▸ Exercise: Answer with the exact lines of the following material from the one containing "FIGURE 6 The" through the one containing "Table 5. Micro", both end lines included.

+ + +

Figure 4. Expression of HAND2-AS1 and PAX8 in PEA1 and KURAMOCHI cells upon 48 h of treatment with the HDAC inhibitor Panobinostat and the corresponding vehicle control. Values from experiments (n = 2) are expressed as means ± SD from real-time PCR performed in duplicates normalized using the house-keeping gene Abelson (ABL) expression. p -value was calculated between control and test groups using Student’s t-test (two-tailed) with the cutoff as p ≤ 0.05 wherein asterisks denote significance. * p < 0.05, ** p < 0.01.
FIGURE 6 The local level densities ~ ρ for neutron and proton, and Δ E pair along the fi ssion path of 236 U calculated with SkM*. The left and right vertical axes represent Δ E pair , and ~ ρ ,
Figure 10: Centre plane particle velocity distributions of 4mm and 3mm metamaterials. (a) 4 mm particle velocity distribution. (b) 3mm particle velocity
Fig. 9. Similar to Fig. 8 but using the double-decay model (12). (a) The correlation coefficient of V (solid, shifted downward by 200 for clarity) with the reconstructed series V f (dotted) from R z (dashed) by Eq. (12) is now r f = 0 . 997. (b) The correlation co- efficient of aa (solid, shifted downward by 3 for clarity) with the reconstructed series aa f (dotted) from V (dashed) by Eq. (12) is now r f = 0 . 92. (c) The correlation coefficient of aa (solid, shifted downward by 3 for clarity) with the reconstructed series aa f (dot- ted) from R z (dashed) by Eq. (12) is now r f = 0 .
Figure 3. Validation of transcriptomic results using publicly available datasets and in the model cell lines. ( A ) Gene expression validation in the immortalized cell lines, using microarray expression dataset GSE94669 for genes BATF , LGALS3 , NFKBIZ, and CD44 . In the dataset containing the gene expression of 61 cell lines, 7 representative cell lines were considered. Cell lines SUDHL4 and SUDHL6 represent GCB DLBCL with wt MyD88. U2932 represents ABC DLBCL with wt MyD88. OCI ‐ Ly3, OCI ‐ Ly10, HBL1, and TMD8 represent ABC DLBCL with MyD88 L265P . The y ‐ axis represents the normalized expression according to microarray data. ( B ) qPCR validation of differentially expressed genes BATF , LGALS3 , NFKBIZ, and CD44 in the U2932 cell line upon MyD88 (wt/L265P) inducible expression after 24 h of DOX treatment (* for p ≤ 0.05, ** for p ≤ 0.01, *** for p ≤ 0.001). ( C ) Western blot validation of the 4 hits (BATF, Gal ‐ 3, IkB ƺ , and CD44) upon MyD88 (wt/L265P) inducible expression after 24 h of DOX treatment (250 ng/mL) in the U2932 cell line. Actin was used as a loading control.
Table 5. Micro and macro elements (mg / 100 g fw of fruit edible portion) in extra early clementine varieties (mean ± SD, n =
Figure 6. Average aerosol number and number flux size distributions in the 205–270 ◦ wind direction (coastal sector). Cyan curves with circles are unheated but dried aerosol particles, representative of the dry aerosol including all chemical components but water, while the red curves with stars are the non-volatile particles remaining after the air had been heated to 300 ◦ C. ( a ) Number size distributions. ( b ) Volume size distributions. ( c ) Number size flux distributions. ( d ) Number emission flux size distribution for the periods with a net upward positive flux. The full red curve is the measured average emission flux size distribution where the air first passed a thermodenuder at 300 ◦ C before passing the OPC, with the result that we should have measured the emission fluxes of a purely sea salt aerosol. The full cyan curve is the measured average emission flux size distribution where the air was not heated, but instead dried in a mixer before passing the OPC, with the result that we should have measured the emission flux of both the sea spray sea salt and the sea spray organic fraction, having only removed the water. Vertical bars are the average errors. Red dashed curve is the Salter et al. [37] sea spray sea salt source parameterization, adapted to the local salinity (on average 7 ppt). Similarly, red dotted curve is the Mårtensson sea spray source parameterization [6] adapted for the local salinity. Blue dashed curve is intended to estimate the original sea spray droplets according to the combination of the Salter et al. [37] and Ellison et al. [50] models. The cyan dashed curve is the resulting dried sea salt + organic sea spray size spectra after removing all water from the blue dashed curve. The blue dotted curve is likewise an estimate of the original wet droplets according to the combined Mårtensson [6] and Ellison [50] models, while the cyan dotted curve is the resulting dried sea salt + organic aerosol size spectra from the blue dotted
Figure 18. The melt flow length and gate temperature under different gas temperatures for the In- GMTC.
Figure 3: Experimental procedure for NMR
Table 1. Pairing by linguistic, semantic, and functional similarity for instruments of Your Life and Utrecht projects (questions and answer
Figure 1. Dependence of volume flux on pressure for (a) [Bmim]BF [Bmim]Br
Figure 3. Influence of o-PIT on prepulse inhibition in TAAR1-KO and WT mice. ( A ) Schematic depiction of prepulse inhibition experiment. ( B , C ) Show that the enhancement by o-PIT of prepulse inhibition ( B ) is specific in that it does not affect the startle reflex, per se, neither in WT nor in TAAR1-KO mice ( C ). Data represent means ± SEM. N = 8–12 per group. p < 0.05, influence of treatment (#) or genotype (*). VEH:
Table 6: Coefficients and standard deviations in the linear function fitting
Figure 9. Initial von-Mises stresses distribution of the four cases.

+ + +

▸ Task result:
FIGURE 6 The local level densities ~ ρ for neutron and proton, and Δ E pair along the fi ssion path of 236 U calculated with SkM*. The left and right vertical axes represent Δ E pair , and ~ ρ ,
Figure 10: Centre plane particle velocity distributions of 4mm and 3mm metamaterials. (a) 4 mm particle velocity distribution. (b) 3mm particle velocity
Fig. 9. Similar to Fig. 8 but using the double-decay model (12). (a) The correlation coefficient of V (solid, shifted downward by 200 for clarity) with the reconstructed series V f (dotted) from R z (dashed) by Eq. (12) is now r f = 0 . 997. (b) The correlation co- efficient of aa (solid, shifted downward by 3 for clarity) with the reconstructed series aa f (dotted) from V (dashed) by Eq. (12) is now r f = 0 . 92. (c) The correlation coefficient of aa (solid, shifted downward by 3 for clarity) with the reconstructed series aa f (dot- ted) from R z (dashed) by Eq. (12) is now r f = 0 .
Figure 3. Validation of transcriptomic results using publicly available datasets and in the model cell lines. ( A ) Gene expression validation in the immortalized cell lines, using microarray expression dataset GSE94669 for genes BATF , LGALS3 , NFKBIZ, and CD44 . In the dataset containing the gene expression of 61 cell lines, 7 representative cell lines were considered. Cell lines SUDHL4 and SUDHL6 represent GCB DLBCL with wt MyD88. U2932 represents ABC DLBCL with wt MyD88. OCI ‐ Ly3, OCI ‐ Ly10, HBL1, and TMD8 represent ABC DLBCL with MyD88 L265P . The y ‐ axis represents the normalized expression according to microarray data. ( B ) qPCR validation of differentially expressed genes BATF , LGALS3 , NFKBIZ, and CD44 in the U2932 cell line upon MyD88 (wt/L265P) inducible expression after 24 h of DOX treatment (* for p ≤ 0.05, ** for p ≤ 0.01, *** for p ≤ 0.001). ( C ) Western blot validation of the 4 hits (BATF, Gal ‐ 3, IkB ƺ , and CD44) upon MyD88 (wt/L265P) inducible expression after 24 h of DOX treatment (250 ng/mL) in the U2932 cell line. Actin was used as a loading control.
Table 5. Micro and macro elements (mg / 100 g fw of fruit edible portion) in extra early clementine varieties (mean ± SD, n =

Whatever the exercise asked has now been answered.